Conservative MP Andrew Bridgen blasted the radical left-winger for not wishing Britons a merry Christmas.
He said: “This is the new politics – Corbyn cancels Christmas.
“It is just a hint of what the British people would have to look forward to under a Corbyn-led Government.”
Mr Corbyn refused to discuss his religious beliefs in a recent interview, saying: “It’s a private thing.”
He added: “I don’t want us to move into religious politics in Britain. I respect all faiths, I probably spend more time going to religious services than most people, of all types.
“I go to synagogues, I go to mosques, I go to temples, I go to churches, and I have many humanistic friends and I have many atheist friends.

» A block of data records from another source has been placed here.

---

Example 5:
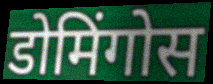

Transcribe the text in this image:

डोमिंगोस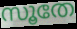
സൂതേ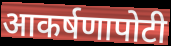
आकर्षणापोटीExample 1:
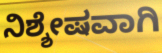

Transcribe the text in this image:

ನಿಶ್ಶೇಷವಾಗಿ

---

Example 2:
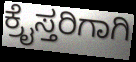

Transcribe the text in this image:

ಕ್ರೈಸ್ತರಿಗಾಗಿ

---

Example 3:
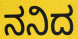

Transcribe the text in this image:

ನನಿದ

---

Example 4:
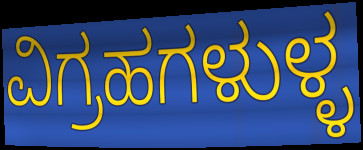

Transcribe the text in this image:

ವಿಗ್ರಹಗಳುಳ್ಳ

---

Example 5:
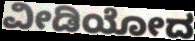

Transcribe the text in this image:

ವೀಡಿಯೋದ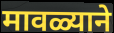
मावळ्याने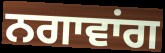
ਨਗਾਵਾਂਗ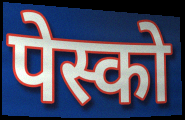
पेस्कोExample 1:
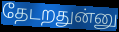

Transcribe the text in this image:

தேடறதுன்னு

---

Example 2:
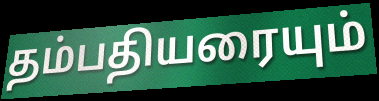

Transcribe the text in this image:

தம்பதியரையும்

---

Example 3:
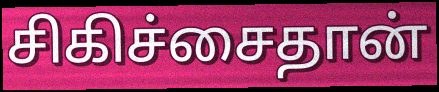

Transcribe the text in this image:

சிகிச்சைதான்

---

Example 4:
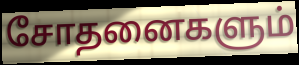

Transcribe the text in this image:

சோதனைகளும்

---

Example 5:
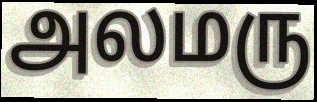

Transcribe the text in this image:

அலமருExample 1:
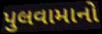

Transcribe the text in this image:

પુલવામાનો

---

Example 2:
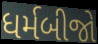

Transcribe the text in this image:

ધર્મબીજો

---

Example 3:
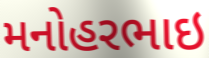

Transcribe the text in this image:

મનોહરભાઇ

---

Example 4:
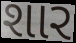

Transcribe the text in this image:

શાર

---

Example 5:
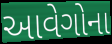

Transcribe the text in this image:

આવેગોના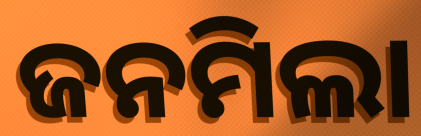
ଜନମିଲାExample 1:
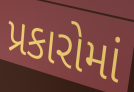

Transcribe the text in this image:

પ્રકારોમાં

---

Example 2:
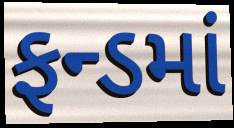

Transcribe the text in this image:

ફન્ડમાં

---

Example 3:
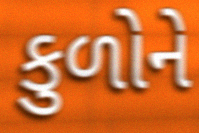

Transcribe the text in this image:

કુળોને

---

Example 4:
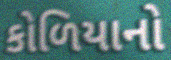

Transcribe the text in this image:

કોળિયાનો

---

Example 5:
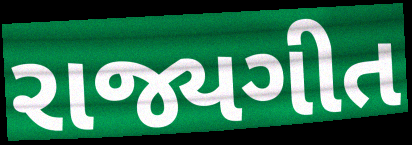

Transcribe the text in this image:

રાજ્યગીતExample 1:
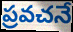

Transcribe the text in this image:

ప్రవచనే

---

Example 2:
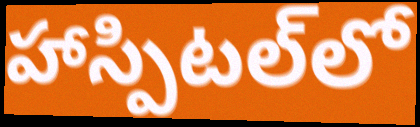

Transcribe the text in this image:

హాస్పిటల్‌లో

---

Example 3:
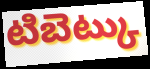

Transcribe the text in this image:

టిబెట్కు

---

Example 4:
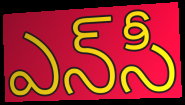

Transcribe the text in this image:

ఎన్‌సీ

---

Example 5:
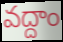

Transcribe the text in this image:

వద్దాం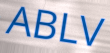
ABLV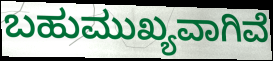
ಬಹುಮುಖ್ಯವಾಗಿವೆ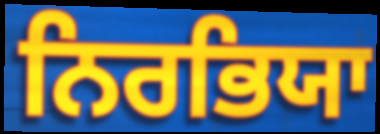
ਨਿਰਭਿਯਾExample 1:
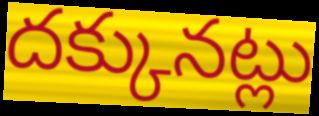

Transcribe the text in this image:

దక్కునట్లు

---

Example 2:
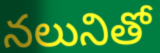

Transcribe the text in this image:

నలునితో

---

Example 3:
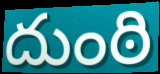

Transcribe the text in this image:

దుంఠి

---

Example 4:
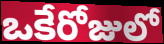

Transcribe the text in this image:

ఒకేరోజులో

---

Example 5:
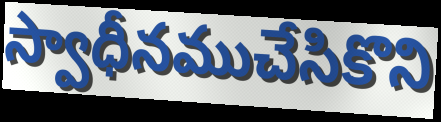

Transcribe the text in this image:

స్వాధీనముచేసికొనిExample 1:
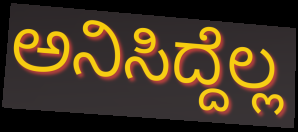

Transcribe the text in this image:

ಅನಿಸಿದ್ದೆಲ್ಲ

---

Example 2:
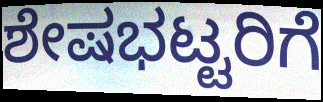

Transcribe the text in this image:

ಶೇಷಭಟ್ಟರಿಗೆ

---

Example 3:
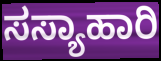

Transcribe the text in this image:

ಸಸ್ಯಾಹಾರಿ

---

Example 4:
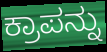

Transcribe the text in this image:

ಕ್ರಾಪನ್ನು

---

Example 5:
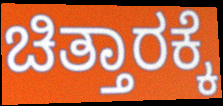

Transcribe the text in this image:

ಚಿತ್ತಾರಕ್ಕೆ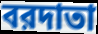
বরদাতা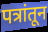
पत्रांतूनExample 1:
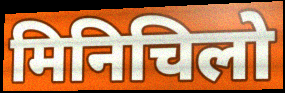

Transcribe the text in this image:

मिनिचिलो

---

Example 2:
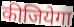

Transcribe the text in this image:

कीजियेगा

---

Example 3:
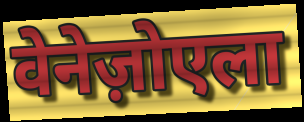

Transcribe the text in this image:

वेनेज़ोएला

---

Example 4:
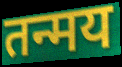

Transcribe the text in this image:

तन्मय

I respect them all.”
The Islington North MP attempted to compare Jesus to Karl Marx – co-author of the The Communist Manifesto – in a bizarre newspaper column on Sunday.
He said: “Jesus said ‘It is more blessed to give than to receive.’
“It is a similar maxim that inspired our party: ‘From each according to their means, to each according to their needs’.”
A spokesman for Mr Corbyn told the Huffington Post: “He added: “Any suggestion that Jeremy doesn’t like Christmas is ridiculous.
“There is no requirement for a leader of the opposition to issue a Christmas message.
He added: “It was Jeremy who used his last PMQs to wish Parliament and everyone a happy Christmas, including Mr Bridgen.”